With the Beijing Olympics in full swing, the Chinese news about things that aren't what they seem has focused on underage gymnasts with fake passports.

But earlier this year, the Chinese penchant for mislabeling had far deadlier consequences. Contaminated heparin, an anticoagulant that is used to prevent blood clots in both surgery and kidney dialysis, killed more than 80 and sickened many more patients who were taking the drug. (See BioWorld Today, March 3, 2008, and March 18, 2008.)

The contaminant ultimately was identified as oversulfated chondroitin sulfate.

Batches of heparin now can be tested for that specific contaminant, thanks in part to the work of Robert Linhardt of the Rensselaer Polytechnic Institute whose laboratory helped identify the contaminant this spring.

But at the American Chemical Society fall meeting in New Orleans this week, Linhardt described a new method for making heparin synthetically through E. coli fermentation, arguing that identifying the oversulfated chondroitin sulfate as a contaminant was "only a short-term solution" and that the process by which heparin currently is made is "inherently susceptible to contamination."

The starting material for pharmaceutical heparin derives from the intestinal lining of pigs.

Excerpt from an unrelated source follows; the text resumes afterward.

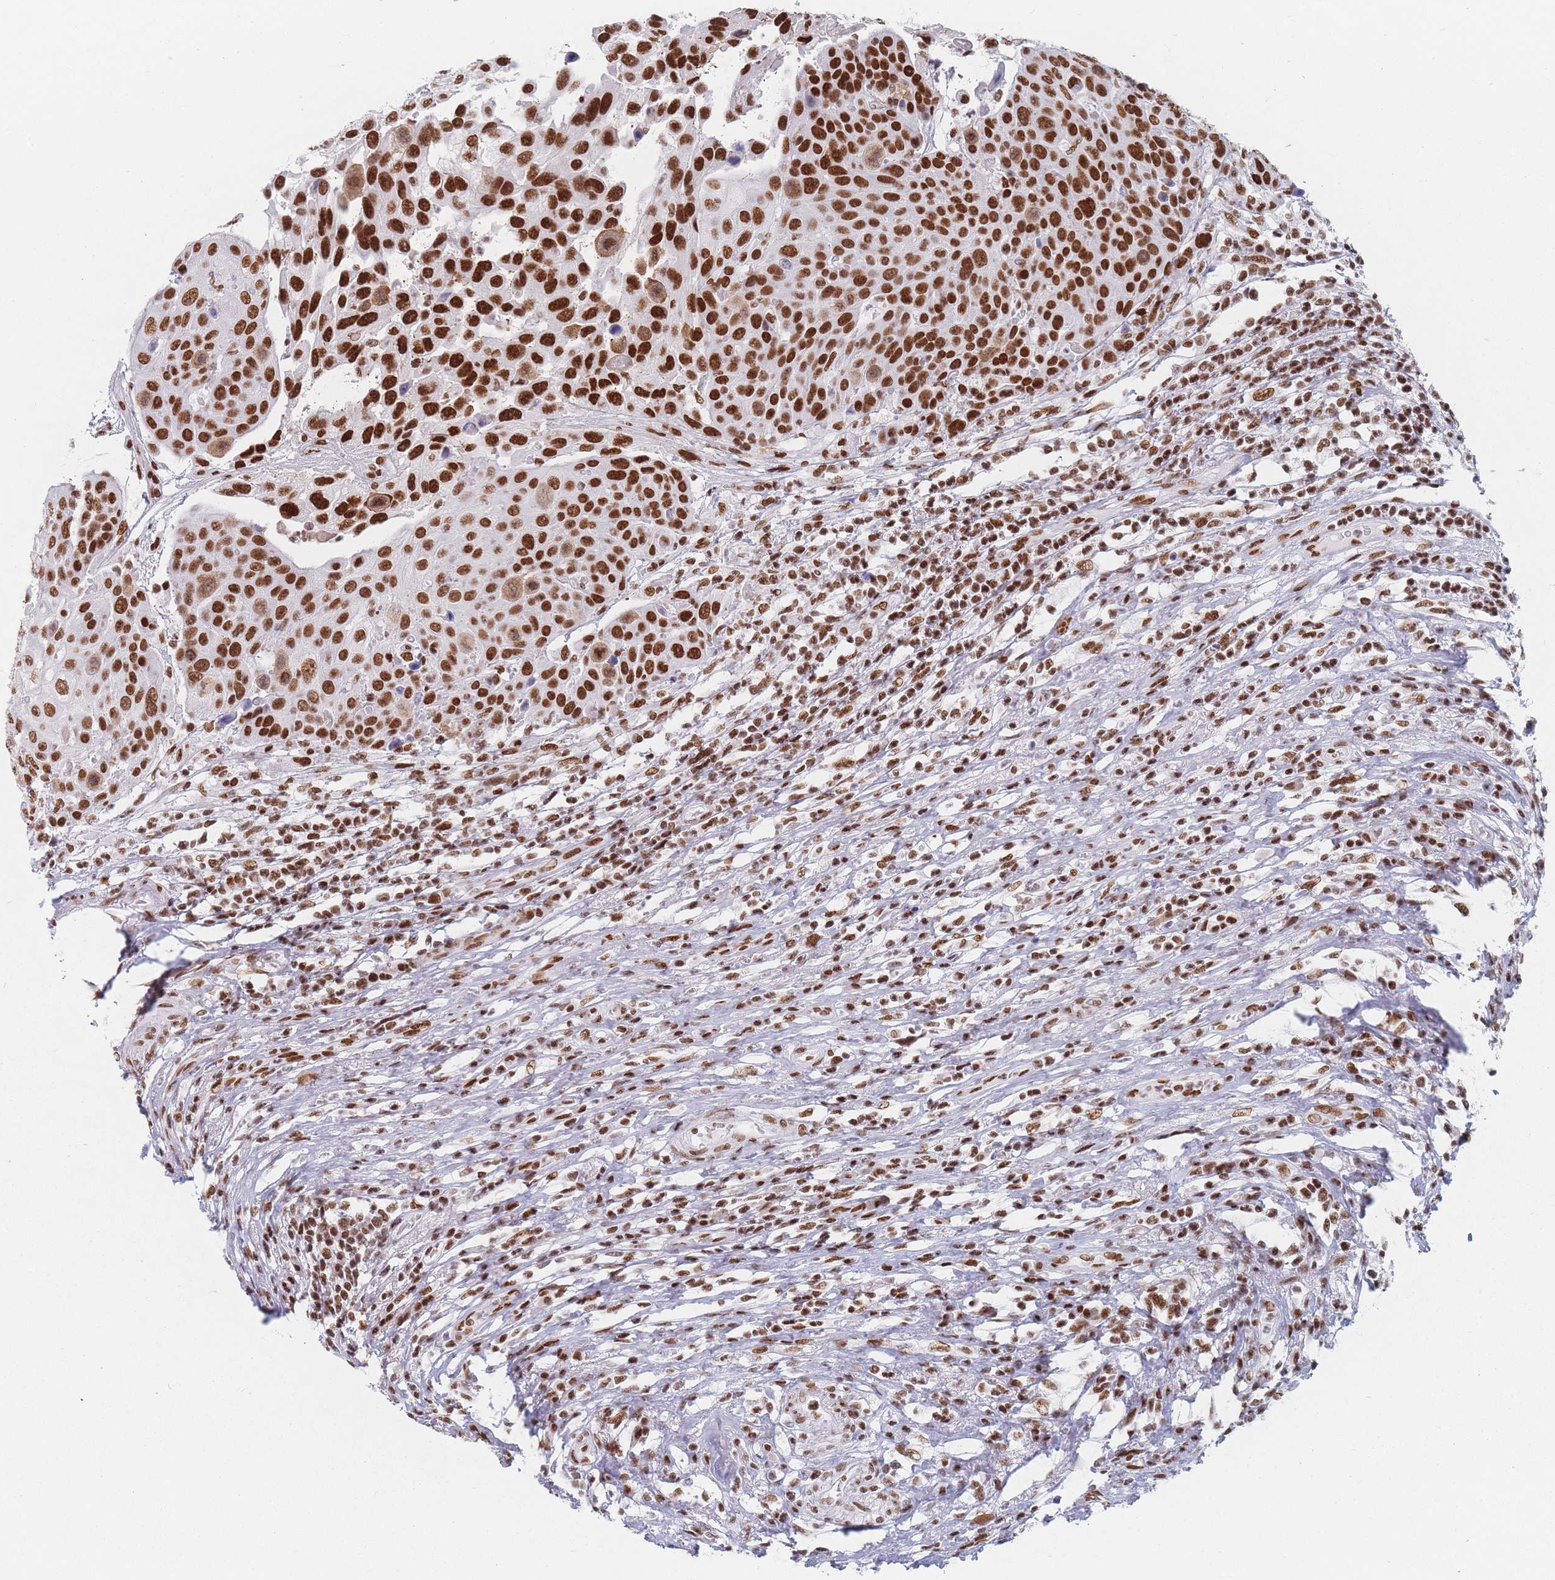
{"staining": {"intensity": "strong", "quantity": ">75%", "location": "nuclear"}, "tissue": "urothelial cancer", "cell_type": "Tumor cells", "image_type": "cancer", "snomed": [{"axis": "morphology", "description": "Urothelial carcinoma, High grade"}, {"axis": "topography", "description": "Urinary bladder"}], "caption": "This micrograph demonstrates immunohistochemistry (IHC) staining of human urothelial cancer, with high strong nuclear positivity in approximately >75% of tumor cells.", "gene": "SAFB2", "patient": {"sex": "female", "age": 70}}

In China, which supplies more than half of the world's heparin supply, most of those pigs are raised on small family farms. But any bucolic charm of this notion wears off fast when combined with what Linhardt termed "a very low level of regulatory control" that leaves the manufacturing of raw material in the largely unsupervised hands of "mom-and-pop-type operations," with an uncontrolled mix of species at the slaughterhouse, followed by widely varying hygiene standards for drying and scraping the intestinal lining to generate the raw material for heparin.

That raw material is, of course, processed and purified under much more stringent conditions once it reaches the hands of pharmaceutical companies. But nevertheless, Linhardt told reporters at a press conference on Sunday, the current way the raw materials are harvested means that oversulfated chondroitin sulfate is "only one contaminant" of many that could lead to further problems with the heparin supply.

Potential sources, he said, include compounds in the pigs' feed that associate with the intestinal lining, and viruses or prions the pigs could be infected with, as well as impurities that can get into the heparin during the manufacturing process.

The obvious alternative is to produce heparin synthetically; but because of the complexity of the molecule, earlier attempts to make synthetic heparin have been successful, but only in microgram quantities.

Linhardt's team was able to synthesize milligram quantities of heparin by using an approach termed chemoenzymatic synthesis in E. coli.

E. coli makes a sugar that is identical to the heparin backbone. The researchers then isolate that sugar and use recombinant enzymes to turn that backbone into heparin. Linhardt said that it would be desirable to put the entire processing pathway into E. coli, but said that due to the complexity of heparin's glycosylation, that is not possible at this time.

The new technique is a long way from making the literally tons of heparin that are used annually worldwide. So far, Linhardt and his team have synthesized 100 mg, or the equivalent of one clinical dose, making it necessary to scale up production by about nine orders of magnitude.

Linhardt said that he and his colleagues hope to be producing heparin on the kilogram scale within five years. At that point, he hopes that a biotechnology or pharmaceutical company will be interested in commercializing heparin based on the approach.

While several companies have expressed interest in his findings, heparin is a commodity that is sold at low cost, making basic research into the scale-up of alternative production methods an unappealing prospect commercially. "Their interest is in something that's a bit further along," he added.